● **EXERCISE PROMPT**:
Could you find every line in the entries below that holds the word "wire" and copy it?

◆ ◆ ◆ ◆

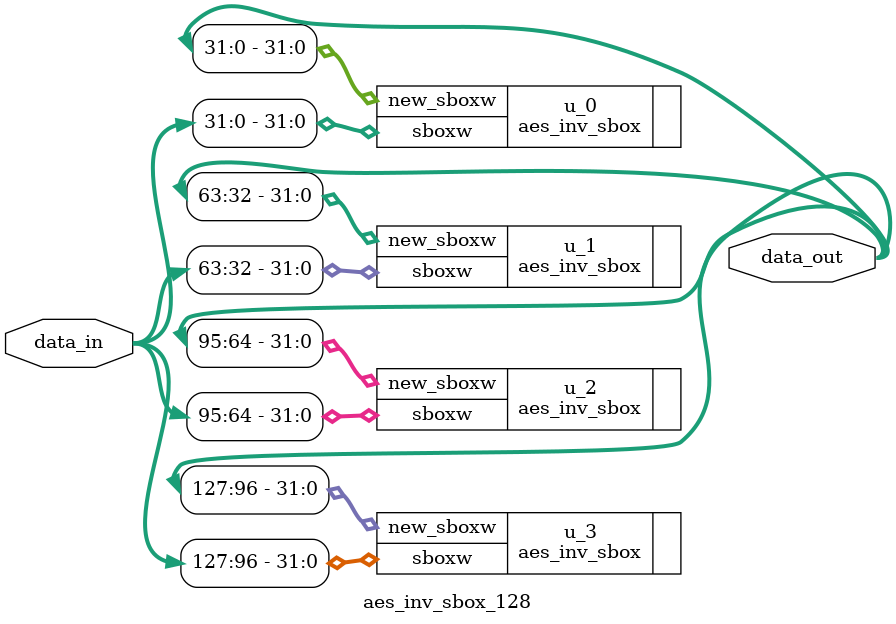
<source format=sv>
module aes_inv_sbox_128 (
    input  wire [127:0] data_in,

    output wire [127:0] data_out
);

aes_inv_sbox u_0(
	//ports
    .sboxw        (data_in[31:0]             ),
    .new_sboxw    (data_out[31:0]            ) 
);
aes_inv_sbox u_1(
	//ports
    .sboxw        (data_in[63:32]            ),
    .new_sboxw    (data_out[63:32]           ) 
);
aes_inv_sbox u_2(
	//ports
    .sboxw        (data_in[95:64]            ),
    .new_sboxw    (data_out[95:64]           ) 
);
aes_inv_sbox u_3(
	//ports
    .sboxw        (data_in[127:96]           ),
    .new_sboxw    (data_out[127:96]          ) 
);
endmodule //aes_sbox_128
</source>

◆ ◆ ◆ ◆

● **WRITTEN RESPONSE**:
    input  wire [127:0] data_in,
    output wire [127:0] data_out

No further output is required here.